Debord (Guy)


La mise en accusation du public (des arts et de la culture)

 

Guy Debord (1931-1994) est toujours présenté comme un écrivain, théoricien, cinéaste, poète et révolutionnaire français. Rien n’est faux dans ce descriptif, mais tout est insuffisant si l’on ne précise pas qu’il fonde l’Internationale situationniste, un mouvement poétique et politique destiné à rassembler ceux qui veulent combattre le devenir marchandise des arts et de la culture. Ceci en s’appuyant notamment sur Dada, le Lettrisme qu’il critique, et le peintre danois Asger Jorn. D’ailleurs, une bonne part de ce qui est souvent retenu de la pensée de Guy Debord, dispensée dans La Société du spectacle [Debord, 1967] – ouvrage rédigé sous forme de 221 thèses et publié en 1967, puis réédité constamment –, relève du malentendu. Notamment ce qui a trait à la question du public des arts et de la culture. D’ailleurs, du « public », l’auteur ne fait pas véritablement une catégorie de sa théorie critique, comme cela peut s’observer à la lecture d’un ouvrage dans lequel le terme n’est pas utilisé au sens où nous l’entendons ici. Cela résulte du fait qu’il formule la question autrement.

 

De toute manière, lorsque Guy Debord parle du « spectacle », il ne fait pas non plus allusion à la sphère des spectacles qui ne distingue qu’une partie de la société. Ce terme spectacle renvoie à une inquiétude à l’égard de la « forme politique générale du rapport social » (Thèse 4), décrite dans la Thèse 1 : « Toute la vie des sociétés dans lesquelles règnent les conditions modernes de production s’annonce comme une immense accumulation de spectacles ». Par là, il faut entendre que « tout ce qui était directement vécu s’est éloigné dans une représentation ». Ce que veut signifier « spectacle », c’est une opposition constitutive de la société moderne qui sépare le monde vécu (soumis à dispersion de l’existence, au morcellement…) et la représentation de ce vécu (sous l’image unifiée de la société offerte à la contemplation) devenue autonome et mensongère. Cette opposition – vécu/représenté – structure le moment historique actuel, celui du « spectaculaire intégré » (Thèse 11).

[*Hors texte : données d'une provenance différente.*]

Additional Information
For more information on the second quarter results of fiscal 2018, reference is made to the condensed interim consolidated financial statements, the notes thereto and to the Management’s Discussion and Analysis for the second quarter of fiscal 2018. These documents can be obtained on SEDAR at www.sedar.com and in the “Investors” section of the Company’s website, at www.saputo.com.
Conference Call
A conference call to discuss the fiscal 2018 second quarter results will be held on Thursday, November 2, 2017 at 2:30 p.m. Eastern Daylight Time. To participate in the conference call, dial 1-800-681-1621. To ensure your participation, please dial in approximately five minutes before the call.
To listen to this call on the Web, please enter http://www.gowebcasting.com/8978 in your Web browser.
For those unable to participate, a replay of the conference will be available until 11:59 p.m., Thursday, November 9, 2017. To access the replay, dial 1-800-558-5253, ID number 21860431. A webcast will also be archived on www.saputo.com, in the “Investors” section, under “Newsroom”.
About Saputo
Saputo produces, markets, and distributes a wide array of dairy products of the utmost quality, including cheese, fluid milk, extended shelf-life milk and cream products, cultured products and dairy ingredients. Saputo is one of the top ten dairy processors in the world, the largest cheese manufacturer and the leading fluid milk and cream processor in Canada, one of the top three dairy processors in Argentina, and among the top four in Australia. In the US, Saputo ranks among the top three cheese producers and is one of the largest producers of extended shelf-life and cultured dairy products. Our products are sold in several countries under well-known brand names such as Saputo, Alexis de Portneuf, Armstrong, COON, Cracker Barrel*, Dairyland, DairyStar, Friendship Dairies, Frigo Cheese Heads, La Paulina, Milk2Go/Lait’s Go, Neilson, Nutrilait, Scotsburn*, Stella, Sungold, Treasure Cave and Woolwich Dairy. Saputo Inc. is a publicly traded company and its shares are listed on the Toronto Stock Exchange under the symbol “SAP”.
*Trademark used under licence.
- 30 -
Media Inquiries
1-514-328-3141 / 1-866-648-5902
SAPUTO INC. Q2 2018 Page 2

Que les spectacles – ceux des médias, les œuvres d’art et les ouvrages spectaculaires, ainsi que les foules appelées à ces spectacles – en relèvent aussi n’est pas exclu. Mais ces formes particulières – « information ou propagande, publicité ou consommation directe de divertissements » (Thèse 6) – médiatisent le rapport social du spectacle par des images, les spectacles, et le décorent en quelque sorte. Ce qui intéresse l’auteur tient à quelque chose de nodal : « La société qui repose sur l’industrie moderne n’est pas fortuitement ou superficiellement spectaculaire, elle est fondamentalement spectacliste » (Thèse 14).

 

 

Un capitalisme spectacliste

Cette référence au « spectacle » permet à Guy Debord de penser les différentes phases du capitalisme. La première – la phase primitive de l’accumulation capitaliste (Thèse 43) – imposait la domination de l’économie sur la vie sociale. Elle a fait subir aux humains une dégradation de leur existence, passée de l’être à l’avoir (Thèse 17). Le travailleur est séparé de son produit (l’inspiration de Karl Marx est reconnue ; le propos renvoie à la notion de fétichisme de la marchandise, Thèse 36), le monde est prolétarisé. La phase présente du capitalisme, la seconde, modifie la nature de la domination. L’avoir se dissout dans le paraître. C’est ce que développent les 221 thèses, dont la 58e proclame : « La racine du spectacle est dans le terrain de l’économie devenue abondante, et c’est de là que viennent les fruits qui tendent finalement à dominer le marché spectaculaire ». Guy Debord parle bien de la marchandise et de la liberté formelle dispensée par les pouvoirs, avant de parler de l’humain devenant spectateur (dans la sphère culturelle). Il vise la pratique unifiée de l’organisation consensuelle du marché mondial et la transformation des perceptions du monde concomitante [Achcar, 2002]. En un mot, la « société du spectacle » déploie une police généralisée – la police qui discipline et aliène en indiquant le permis, mais en masquant le possible (Thèse 25) : l’économie de la marchandise, l’usine exploiteuse, etc.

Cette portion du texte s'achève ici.